We need to develop a deeper understanding of the value creation/realization process.
Too many sellers tend to think about value creation as something sellers create “for” customers. Sellers focus on the value customers receive in the implementation of their solution, or “value realization.” Sellers focus, often using sophisticated analytic tools, on the return customers would get in implementation. The strategy usually suggests that, somehow, the value a customer might realize is greater than that which they might realize with any other alternative.
Probably, more often, sellers talk about features/benefits, leverage similar situations and how these help the customer achieve their goals, but there is rarely the deep analysis assessing the risks, challenges, and what it takes to realize that value. The customer is left to assess that, themselves, comparing it to the alternatives, determining which creates the greatest value.
And, too often, absent any good tools or support from sellers, the value assessment is based on price or cost. Customers believe each solution can help them achieve their goals so value becomes a comparative cost analysis.
Value realization, in this case becomes the value realized by the customer in implementing a solution. And the value the successful vendor receives through the revenue generated.
And those vendors not selected realize $0 revenue–or value from the process. (Though one can make an argument that some non $0 value can be gained if we conduct deep loss reviews to learn how we improve.)
In recent years, we’ve started taking a more complete look at value creation. Some sellers recognize the importance of the value created in the customer buying process. Recognizing how customers struggle to understand and reach a decision in which they have confidence, the things sellers do to help the customer manage their project and make sense of what they learn is an important part of the process.
While the value realized from the implementation of any solution may be the same, the value created by the various sellers may be very different. And this may be the most differentiable aspect of the process. After all, if any solution will present roughly similar outcomes, then the people that have been most helpful to the customer in managing the process and decision have created more value.
Again, today, too many sellers don’t understand this, continuing to focus on the value realized by the solution.
But what about the value the seller realizes in this process? As sellers, we sometimes neglect to understand the value we get from the process. But some of the areas in which we can get great value in the process is a much deeper understanding of the customer–both the enterprise and individuals. We learn more deeply how they feel about an issue/challenge/problem. And that learning is very specific to them, at that moment. This enables the seller to build stronger strategies, being more responsive to the customer, improving the value that can be created in helping the customer navigate the process.
Sellers, also, develop deeper relationships, trusting the customer as they develop deeper trust for the seller.
This value is created with the customer in the process, and both the customer and seller must get value in these interactions in order to move forward with confidence.
This get us–both buyers and sellers to an interesting point about value creation. And too often, we forget it.
In each interchange, both the buyer and seller assesses the value of that interaction. Is each getting enough value out of that interaction to go the next step?

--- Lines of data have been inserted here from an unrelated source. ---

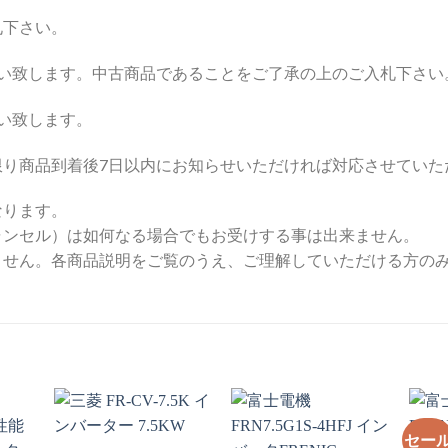
札下さい。
願い致します。中古商品であることをご了承の上のご入札下さい
い致します。
限り商品到着後7日以内にお知らせいただければ対応させていた
なります。
ャンセル）は如何なる場合でもお受けする事は出来ません。
ません。各商品説明をご覧のうえ、ご理解していただける方の
セー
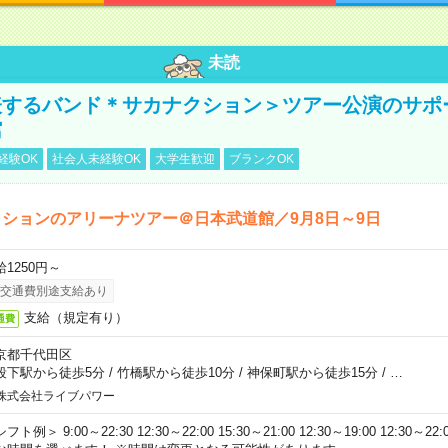
未読
表するバンド＊サカナクション＞ツアー公演のサポ
館
経験OK
社会人未経験OK
大学生歓迎
ブランクOK
ションのアリーナツアー＠日本武道館／9月8日～9日
給1250円～
交通費別途支給あり
支給（規定有り）
通費
京都千代田区
段下駅から徒歩5分
/
竹橋駅から徒歩10分
/
神保町駅から徒歩15分
/
…
株式会社ライブパワー
フト例＞ 9:00～22:30 12:30～22:00 15:30～21:00 12:30～19:00 12:30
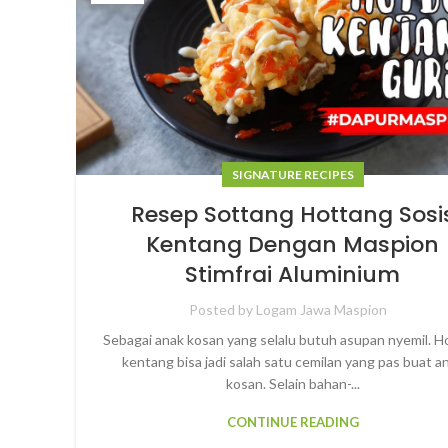
SIGNATURE RECIPES
Resep Sottang Hottang Sosi
Kentang Dengan Maspion
Stimfrai Aluminium
Posted by
Logam Jawa Maspion
Sebagai anak kosan yang selalu butuh asupan nyemil. 
kentang bisa jadi salah satu cemilan yang pas buat a
kosan. Selain bahan-...
CONTINUE READING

Value creation is a building process, not a destination. The customer and we continually assess “What value we gotten from this exchange, what have we created with each other? Is that sufficient to go the next step? What if it isn’t?” Each interaction must build on the value created in the prior interactions-both for the customer and seller.
Too often, customers and sellers don’t consciously think of this, we pursue conversations that don’t build value and waste time.
At some point, the right decision may be the best value we create is stopping.